Why do we care about what happens to us after we die?
I think it has to do with the concept of human dignity. It's a concept which applies whether we're alive or not. The body and the conscience can die, but a person still lives. And that person must be shown dignity, and treated with dignity.
Do you think there is appeal to living forever, as an online self?
Being alive is very different from existing. I wouldn't be able to live forever online, because living involves being conscious. Existing is a different matter – of course I will exist after my death. The information that forms a part of my identity will live on, but that is very different from being alive.
This question is interesting to consider both from the perspective of oneself and the perspective of one’s relatives. Whether I would want to keep existing as a digital version of myself is one thing. My family's opinion might be different. Imagine, for example, that you've just been in a terrible accident, and you've become brain dead. Your family are at the hospital, having just found out about your current condition. The doctors tell them that if they would like, they can gather all the information that exists about you, pull together years and years of data from all your social media profiles and other digital activity, and create an artificial intelligence device to pop into your skull in place of your brain. Would your family accept the offer?
How does the possibility of a digital afterlife change our conception of death?
In one way, I think the digital afterlife industry is changing social norms surrounding death quite profoundly. In modernity, we try to hide death. Most people today have never seen a dead body. Not only do we hide dead people, but we also hide our grief and our sense of loss. With the internet, however, there's a possibility of making death public again, and I think we're already seeing an increase in public mourning online. Perhaps this is only because death online is abstract, sanitised, and far removed from the death of the organic body, which is something we are still deeply repelled by and try to hide at all cost.

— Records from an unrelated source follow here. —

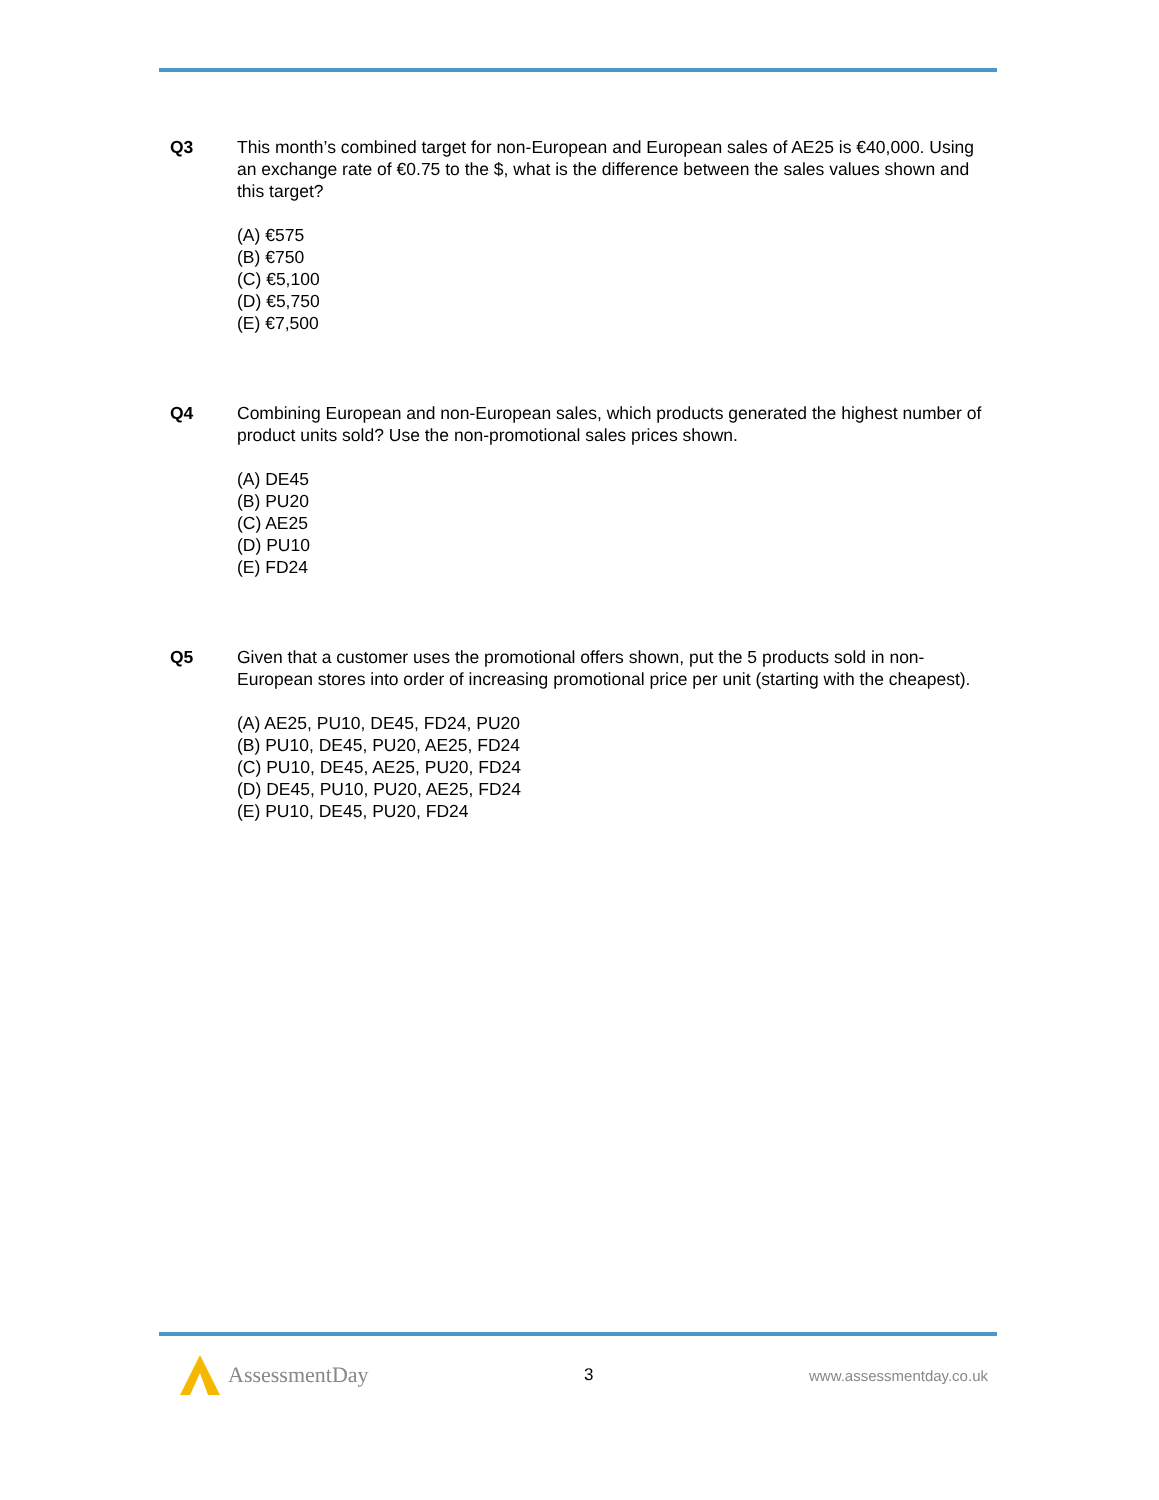Q3 This month’s combined target for non-European and European sales of AE25 is €40,000. Using an exchange rate of €0.75 to the $, what is the difference between the sales values shown and this target?
(A) €575
(B) €750
(C) €5,100
(D) €5,750
(E) €7,500
Q4 Combining European and non-European sales, which products generated the highest number of product units sold? Use the non-promotional sales prices shown.
(A) DE45
(B) PU20
(C) AE25
(D) PU10
(E) FD24
Q5 Given that a customer uses the promotional offers shown, put the 5 products sold in non-European stores into order of increasing promotional price per unit (starting with the cheapest).
(A) AE25, PU10, DE45, FD24, PU20
(B) PU10, DE45, PU20, AE25, FD24
(C) PU10, DE45, AE25, PU20, FD24
(D) DE45, PU10, PU20, AE25, FD24
(E) PU10, DE45, PU20, FD24
AssessmentDay
3 www.assessmentday.co.uk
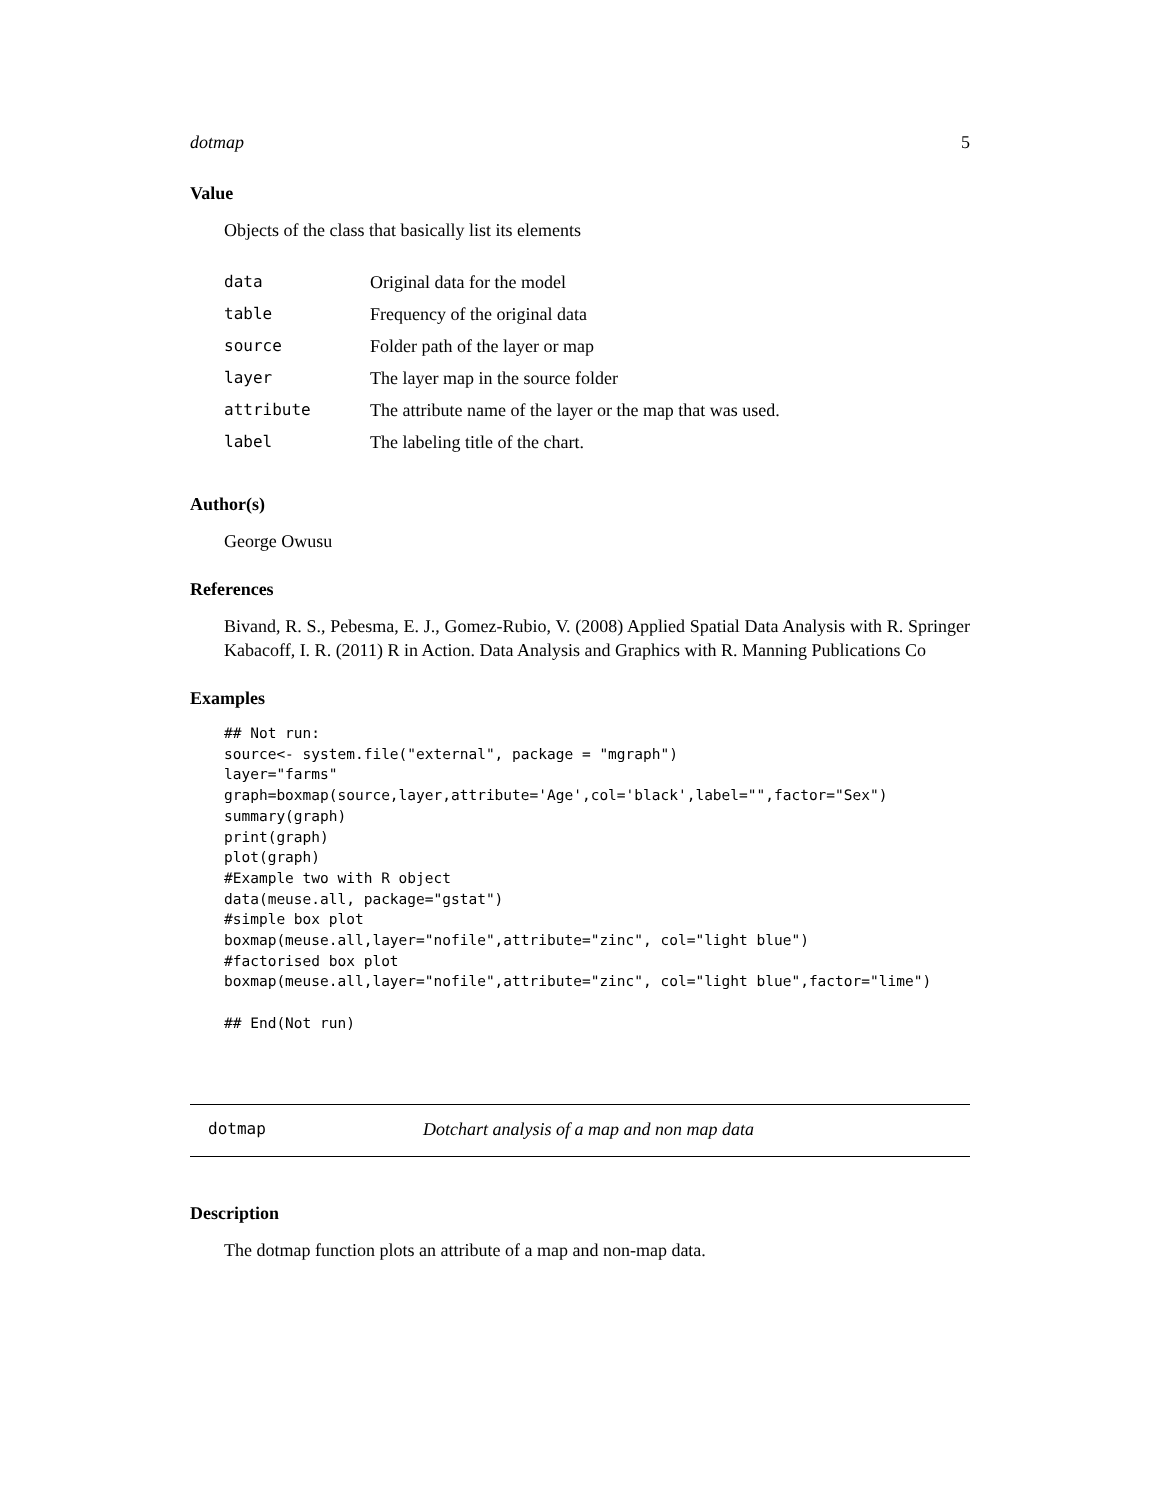dotmap 5
Value
Objects of the class that basically list its elements
| data | Original data for the model |
| table | Frequency of the original data |
| source | Folder path of the layer or map |
| layer | The layer map in the source folder |
| attribute | The attribute name of the layer or the map that was used. |
| label | The labeling title of the chart. |
Author(s)
George Owusu
References
Bivand, R. S., Pebesma, E. J., Gomez-Rubio, V. (2008) Applied Spatial Data Analysis with R. Springer Kabacoff, I. R. (2011) R in Action. Data Analysis and Graphics with R. Manning Publications Co
Examples
## Not run:
source<- system.file("external", package = "mgraph")
layer="farms"
graph=boxmap(source,layer,attribute='Age',col='black',label="",factor="Sex")
summary(graph)
print(graph)
plot(graph)
#Example two with R object
data(meuse.all, package="gstat")
#simple box plot
boxmap(meuse.all,layer="nofile",attribute="zinc", col="light blue")
#factorised box plot
boxmap(meuse.all,layer="nofile",attribute="zinc", col="light blue",factor="lime")

## End(Not run)
dotmap Dotchart analysis of a map and non map data
Description
The dotmap function plots an attribute of a map and non-map data.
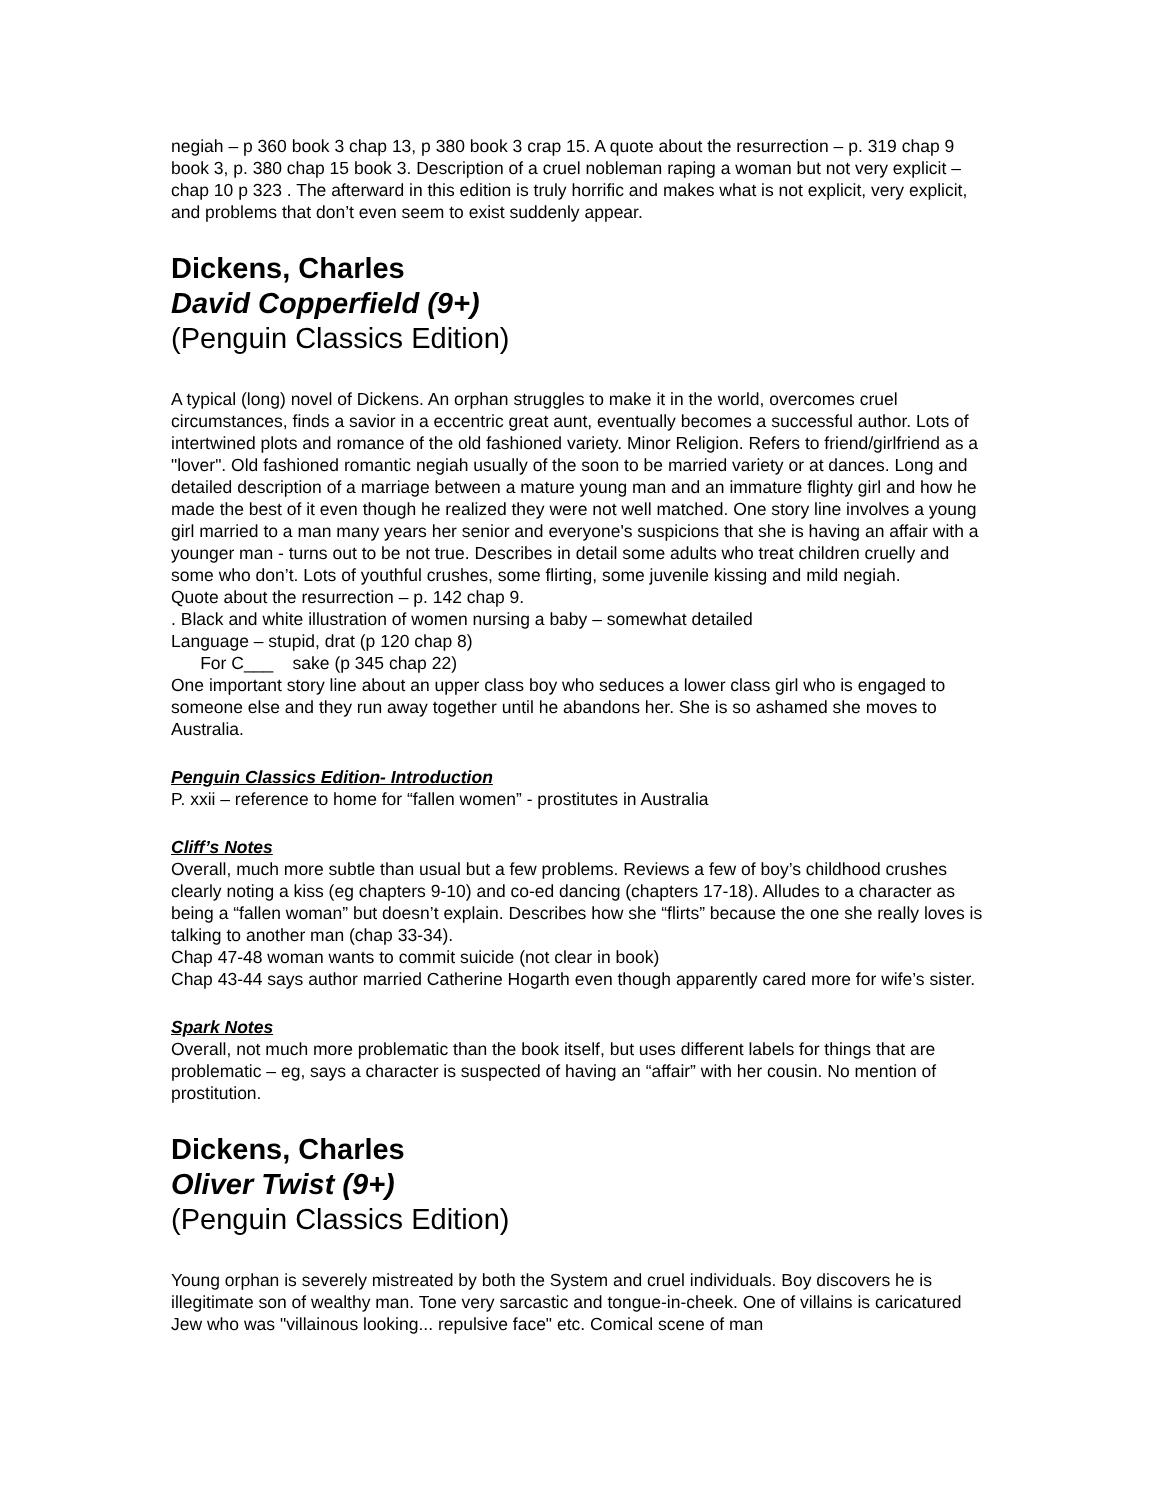negiah – p 360 book 3 chap 13, p 380 book 3 crap 15. A quote about the resurrection – p. 319 chap 9 book 3, p. 380 chap 15 book 3. Description of a cruel nobleman raping a woman but not very explicit – chap 10 p 323 . The afterward in this edition is truly horrific and makes what is not explicit, very explicit, and problems that don’t even seem to exist suddenly appear.
Dickens, Charles
David Copperfield (9+)
(Penguin Classics Edition)
A typical (long) novel of Dickens. An orphan struggles to make it in the world, overcomes cruel circumstances, finds a savior in a eccentric great aunt, eventually becomes a successful author. Lots of intertwined plots and romance of the old fashioned variety. Minor Religion. Refers to friend/girlfriend as a "lover". Old fashioned romantic negiah usually of the soon to be married variety or at dances. Long and detailed description of a marriage between a mature young man and an immature flighty girl and how he made the best of it even though he realized they were not well matched. One story line involves a young girl married to a man many years her senior and everyone's suspicions that she is having an affair with a younger man - turns out to be not true. Describes in detail some adults who treat children cruelly and some who don’t. Lots of youthful crushes, some flirting, some juvenile kissing and mild negiah.
Quote about the resurrection – p. 142 chap 9.
. Black and white illustration of women nursing a baby – somewhat detailed
Language – stupid, drat (p 120 chap 8)
For C___ sake (p 345 chap 22)
One important story line about an upper class boy who seduces a lower class girl who is engaged to someone else and they run away together until he abandons her. She is so ashamed she moves to Australia.
Penguin Classics Edition- Introduction
P. xxii – reference to home for “fallen women” - prostitutes in Australia
Cliff’s Notes
Overall, much more subtle than usual but a few problems. Reviews a few of boy’s childhood crushes clearly noting a kiss (eg chapters 9-10) and co-ed dancing (chapters 17-18). Alludes to a character as being a “fallen woman” but doesn’t explain. Describes how she “flirts” because the one she really loves is talking to another man (chap 33-34).
Chap 47-48 woman wants to commit suicide (not clear in book)
Chap 43-44 says author married Catherine Hogarth even though apparently cared more for wife’s sister.
Spark Notes
Overall, not much more problematic than the book itself, but uses different labels for things that are problematic – eg, says a character is suspected of having an “affair” with her cousin. No mention of prostitution.
Dickens, Charles
Oliver Twist (9+)
(Penguin Classics Edition)
Young orphan is severely mistreated by both the System and cruel individuals. Boy discovers he is illegitimate son of wealthy man. Tone very sarcastic and tongue-in-cheek. One of villains is caricatured Jew who was "villainous looking... repulsive face" etc. Comical scene of man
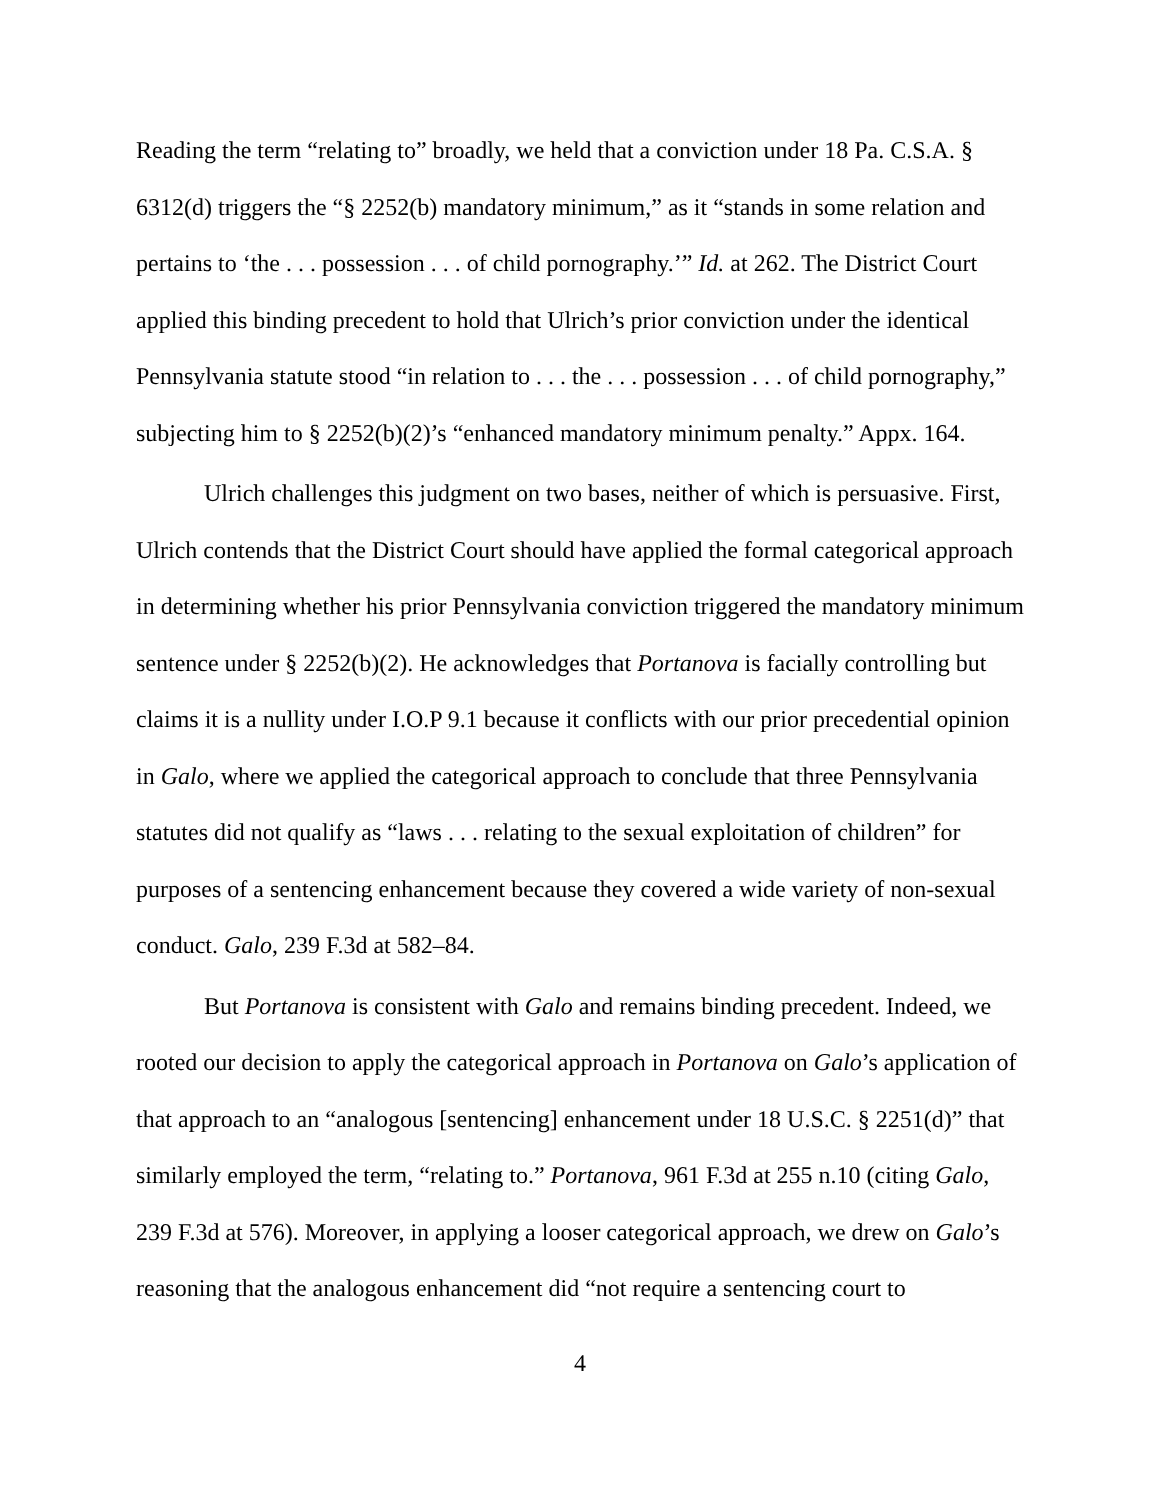Reading the term “relating to” broadly, we held that a conviction under 18 Pa. C.S.A. § 6312(d) triggers the “§ 2252(b) mandatory minimum,” as it “stands in some relation and pertains to ‘the . . . possession . . . of child pornography.’” Id. at 262. The District Court applied this binding precedent to hold that Ulrich’s prior conviction under the identical Pennsylvania statute stood “in relation to . . . the . . . possession . . . of child pornography,” subjecting him to § 2252(b)(2)’s “enhanced mandatory minimum penalty.” Appx. 164.
Ulrich challenges this judgment on two bases, neither of which is persuasive. First, Ulrich contends that the District Court should have applied the formal categorical approach in determining whether his prior Pennsylvania conviction triggered the mandatory minimum sentence under § 2252(b)(2). He acknowledges that Portanova is facially controlling but claims it is a nullity under I.O.P 9.1 because it conflicts with our prior precedential opinion in Galo, where we applied the categorical approach to conclude that three Pennsylvania statutes did not qualify as “laws . . . relating to the sexual exploitation of children” for purposes of a sentencing enhancement because they covered a wide variety of non-sexual conduct. Galo, 239 F.3d at 582–84.
But Portanova is consistent with Galo and remains binding precedent. Indeed, we rooted our decision to apply the categorical approach in Portanova on Galo’s application of that approach to an “analogous [sentencing] enhancement under 18 U.S.C. § 2251(d)” that similarly employed the term, “relating to.” Portanova, 961 F.3d at 255 n.10 (citing Galo, 239 F.3d at 576). Moreover, in applying a looser categorical approach, we drew on Galo’s reasoning that the analogous enhancement did “not require a sentencing court to
4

When it comes to our own death, I'm not sure the possibility of a digital afterlife changes much. Biological death is the end of being conscious, and that is what matters. Whether or not we can keep on existing as digital selves, we will have a hard time coming to terms with the end of consciousness.
Carl Öhman's article, The Political Economy of Death in the Age of Information, will appear in the next issue of Minds and Machines. It is co-authored by Luciano Floridi, Professor and Director of Oxford's Digital Ethics Lab.